*Brief*:
Copy out the lines of text that accompany each of the entries below without changing anything. Do not include the pictures in your answer.

*Records to use*:
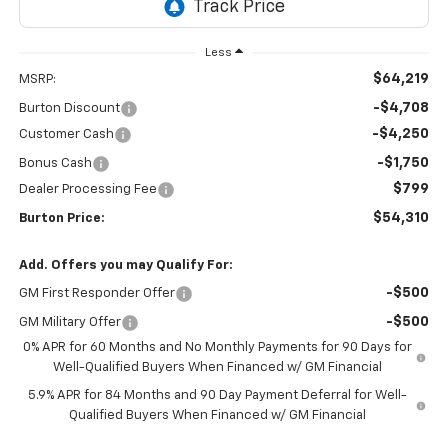
Less
$64,219
MSRP:
-$4,708
Burton Discount
-$4,250
Customer Cash
-$1,750
Bonus Cash
$799
Dealer Processing Fee
$54,310
Burton Price:
Add. Offers you may Qualify For:
-$500
GM First Responder Offer
-$500
GM Military Offer
0% APR for 60 Months and No Monthly Payments for 90 Days for
Well-Qualified Buyers When Financed w/ GM Financial
5.9% APR for 84 Months and 90 Day Payment Deferral for Well-
Qualified Buyers When Financed w/ GM Financial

*Expected answer*:
Less
$64,219
MSRP:
-$4,708
Burton Discount
-$4,250
Customer Cash
-$1,750
Bonus Cash
$799
Dealer Processing Fee
$54,310
Burton Price:
Add. Offers you may Qualify For:
-$500
GM First Responder Offer
-$500
GM Military Offer
0% APR for 60 Months and No Monthly Payments for 90 Days for
Well-Qualified Buyers When Financed w/ GM Financial
5.9% APR for 84 Months and 90 Day Payment Deferral for Well-
Qualified Buyers When Financed w/ GM Financial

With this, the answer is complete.